To the extent (in fact slight) that any of the characters in my books 'talk about politics in pubs', this, or something close to it, is usually what they're talking about. I didn't drag these conversations in by the hair - they usually tell us something relevant about the characters and advance the plot. But they were also the kind of dialogues I hoped the books would advance in real life. And, indeed, I engaged in such dialogues myself, arguing with Trots about planning and porn and guns, and with libertarians about workers' co-ops and market socialism and What Marx(ists) Really Said and what did or didn't happen in Russia.
What a schmuck!
So, on to other matters.
It's recently struck me that the moderate, liberal, democratic and humane response to the build-up to the Iraq war should have been to argue for the West to arm Iraq.

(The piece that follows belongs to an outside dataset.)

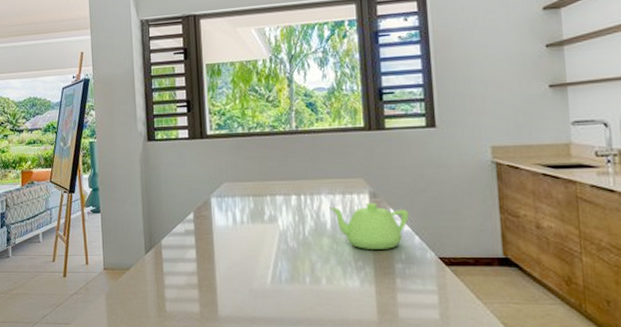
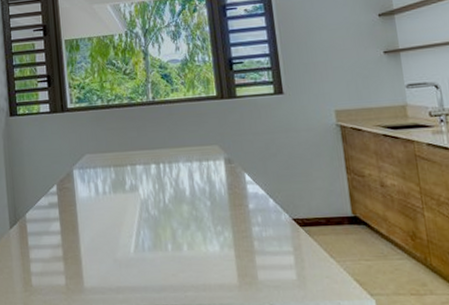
teapot: present [329,203,410,249] -> none [187,168,264,214]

It's not merely the case that invading Iraq was a distraction from fighting Al-Qaeda: it was objectively fighting on the same side as Al-Qaeda. If you're serious about fighting Islamic fundamentalist terrorists, the last thing you'd want to do, on the face of it, is overthrow - or even weaken - one of the few regimes in the region that was capable of and interested in crushing them within its borders. But that's what the US and UK did. The conclusion must be that they have other priorities that come higher than fighting Al-Qaeda.
The Brits have just charged eight men with conspiring to commit heinous terrorist acts. It seems that the arrests had to be made before enough evidence could be gathered to really nail them, but time will tell. Juan Cole has the story. It's a case study of the other priorities. Feel free to argue about it in a bar.